Honda CR-V Owners Club Forums banner

1 - 6 of 6 Posts

·
Registered
Joined
·
10 Posts
Discussion Starter #1
I'm new to CVTs and was wondering if frequent shifting into the Sport mode is hard on the transmission.

I drive in hilly areas from time to time and could really use more engine braking. I observe that the RPM does rise on some downhills while in Drive, but not always and not as much as I'd like. Sport mode does the trick, but I worry about increasing wear on the transmission.

Do any of you have any technical, fact based info on whether shifting into sport mode inflicts harm (a little or alot) on the transmission, or is that fully within its design, and I can do it as much as I want? I'm hoping for factual, technical feedback on the CR-V's (or similar) CVT, rather than anecdotal speculation.

thanks!

Roy
 

·
Registered
2016 CRV Touring AWD
Joined
·
3,579 Posts
Safety matters more than wearing out parts. Some will say that brakes are cheaper but, if the hills warrant the extra braking that sports mode gives you don't hesitate to use it.
 

·
Registered
Joined
·
1,179 Posts
Based on my limited knowledge of the CVT, I don't think it hurts anything. I have a Burgman 650 Maxi-Scooter that has a Power button that does the same thing as the Sport selection of my CRV. I've used it for years for engine braking and acceleration on steep crooked mountain roads. The CVT in both of them are really ECVT (for electronic). The CVT uses pulleys and a belt to change speeds. The speed change is when the pulleys change sizes to change the gearing. The power pulley is small at takeoff and the other pulley is larger and as you go faster, the power pulley gets larger (the sides move closer together) and the other pulley gets smaller which makes the gear ratio get higher. The electronics in Sport mode tells the transmission to keep the power pulley smaller to keep the ratio lower.
 

·
Registered
Joined
·
10 Posts
Discussion Starter #5 (Edited)
I have eyed the Burgman 650 for years. I was always intrigued by the rather sophisticated CVT it has. A much nicer one than what is common on smaller scooters.

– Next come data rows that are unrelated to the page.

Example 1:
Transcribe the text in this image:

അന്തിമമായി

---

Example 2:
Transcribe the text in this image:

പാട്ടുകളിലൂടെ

I too, think using Sport mode on the CR-V is reasonably safe, since it seems to shift down very gently when needed. Perhaps shifting to Sport mode is no different than what the transmission normally does when it shifts gears on its own!

But I wanted to run this by the braintrust here at Crvownersclub to be more sure!

--R
 

·
Registered
Joined
·
1,179 Posts
I have eyed the Burgman 650 for years. I was always intrigued by the rather sophisticated CVT it has. A much nicer one than what is common on smaller scooters.

I too, think using Sport mode on the CR-V is reasonably safe, since it seems to shift down very gently when needed. Perhaps shifting to Sport mode is no different than what the transmission normally does when it shifts gears on its own!

But I wanted to run this by the braintrust here at Crvownersclub to be more sure!

--R
The CVT in the Burgman 650 is more controllable than the one in the CRV. The CRV has D & S modes for performance levels but there is no control of the engine speed changes on acceleration or upgrades. The Burgman 650 lets you choose the gear you want and it stays there until you stop. You can lock it into OD or other gear and the CVT locks in and the engine won't change speed unless the vehicle speed changes. It's a nice option but I don't find that it makes any difference in fuel mileage and it doesn't perform as well. It's fun to play with but I don't see any practical reason for it. I previously had a Burgman 400 with a conventional CVT that I liked far less.